::: Text to read

Modeling the concept of genocide

This month I’ve talked a little about conceptual spaces, and a little about genocide, and a little about law and non-classical categories. Now I would like to tie the strings together by showing what use computer models might have in relation to those subjects.

This past week I have been graphing the concept of genocide for the sake of demonstrating the potential appeal of the conceptual spaces paradigm. The hope is to find some way of capturing the information that a person processes which underlie their judgments about how to categorize episodes of genocide, in the absence of classical category structures imposed by definitional fiat. From the jurist’s point of view, looking at concepts in this way is legally obtuse, and hence of at best indirect importance to a court — which, of course it is. On the other hand, if the conceptual spaces paradigm is a worthwhile attempt to describe psychological processing, it is of great importance to a people. And since virtually everybody in the history of the philosophy of law believes that law is only valid law when promulgated, and promulgation presupposes shared conceptual inventory… well, you get the idea.

In the previous post I took a look at Paul Boghossian’s (2011) critique of the concept of genocide. (I could have chosen any number of scholarly critiques of genocide to focus on — e.g., R. J. Rummel — but settled on Boghossian’s paper for the prosaic reason that his paper is available for free on academia.edu.) Boghossian offered a few cases which seemed to intuitively challenge the classical conception — the case of targeted warfare (Dresden), an imagined case of gendercide, and Stalin’s dekulakization. I take it that his remarks are not proposed in an effort to undermine the UN’s 1948 Convention on the Prevention and Punishment of the Crime of Genocide, but rather to perhaps complicate and enrich it by making its intrinsic motivations more defensible.

Fig.1.
Fig.1. Venn. Classic boundary structure.

The classical concept of genocide looks something like the Venn Diagram we see to the right. Put succinctly, genocide is the use of atrocious means, against vital populations, with the intrinsic end of destroying at least some of that population (i.e., destruction of the group is an end-in-itself). These strict criteria tell us what the international court would have to say about Boghossian’s cases: that dekulakization and gendercide don’t count (economic classes and genders are not protected populations). Meanwhile, the facts about Dresden and Nagasaki are borderline cases, depending on the intentions of the Allies in charge of the war. But a reasonable person might wonder whether the underlying legislation is a result of political expediency and moral complicity as opposed to the strict and merciless requirements of justice.

::::::
::: Raw data

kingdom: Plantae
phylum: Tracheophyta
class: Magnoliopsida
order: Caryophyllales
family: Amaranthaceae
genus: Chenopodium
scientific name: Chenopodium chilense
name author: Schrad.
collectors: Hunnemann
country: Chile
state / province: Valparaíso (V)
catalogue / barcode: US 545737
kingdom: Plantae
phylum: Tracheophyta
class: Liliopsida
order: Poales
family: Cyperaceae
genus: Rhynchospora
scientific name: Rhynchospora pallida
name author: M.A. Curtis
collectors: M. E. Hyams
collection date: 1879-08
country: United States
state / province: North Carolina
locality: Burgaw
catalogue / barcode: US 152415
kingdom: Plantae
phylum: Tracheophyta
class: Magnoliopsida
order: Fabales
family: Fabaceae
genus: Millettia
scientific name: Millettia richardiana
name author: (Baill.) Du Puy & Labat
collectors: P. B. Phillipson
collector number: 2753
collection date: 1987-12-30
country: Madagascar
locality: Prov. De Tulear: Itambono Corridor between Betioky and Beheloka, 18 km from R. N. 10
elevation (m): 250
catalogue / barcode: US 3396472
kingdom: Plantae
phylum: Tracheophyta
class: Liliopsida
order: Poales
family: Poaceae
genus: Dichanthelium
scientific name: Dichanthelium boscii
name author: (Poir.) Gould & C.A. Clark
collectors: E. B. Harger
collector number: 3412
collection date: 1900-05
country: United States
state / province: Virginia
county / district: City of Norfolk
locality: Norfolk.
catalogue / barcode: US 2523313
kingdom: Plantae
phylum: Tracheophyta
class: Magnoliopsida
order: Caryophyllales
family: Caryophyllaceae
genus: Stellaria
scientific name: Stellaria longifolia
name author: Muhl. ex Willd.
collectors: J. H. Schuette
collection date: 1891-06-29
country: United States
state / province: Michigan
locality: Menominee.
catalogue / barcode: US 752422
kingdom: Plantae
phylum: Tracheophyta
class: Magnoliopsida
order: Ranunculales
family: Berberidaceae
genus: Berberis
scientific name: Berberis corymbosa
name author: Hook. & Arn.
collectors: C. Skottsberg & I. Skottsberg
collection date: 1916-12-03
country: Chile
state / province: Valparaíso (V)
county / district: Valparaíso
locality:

::::::

Exercise objective: Write out, word for word, the part of the text on modeling the concept of genocide starting at "In the previous" and ending at "Classic boundary structure.".

Response:
In the previous post I took a look at Paul Boghossian’s (2011) critique of the concept of genocide. (I could have chosen any number of scholarly critiques of genocide to focus on — e.g., R. J. Rummel — but settled on Boghossian’s paper for the prosaic reason that his paper is available for free on academia.edu.) Boghossian offered a few cases which seemed to intuitively challenge the classical conception — the case of targeted warfare (Dresden), an imagined case of gendercide, and Stalin’s dekulakization. I take it that his remarks are not proposed in an effort to undermine the UN’s 1948 Convention on the Prevention and Punishment of the Crime of Genocide, but rather to perhaps complicate and enrich it by making its intrinsic motivations more defensible.

Fig.1.
Fig.1. Venn. Classic boundary structure.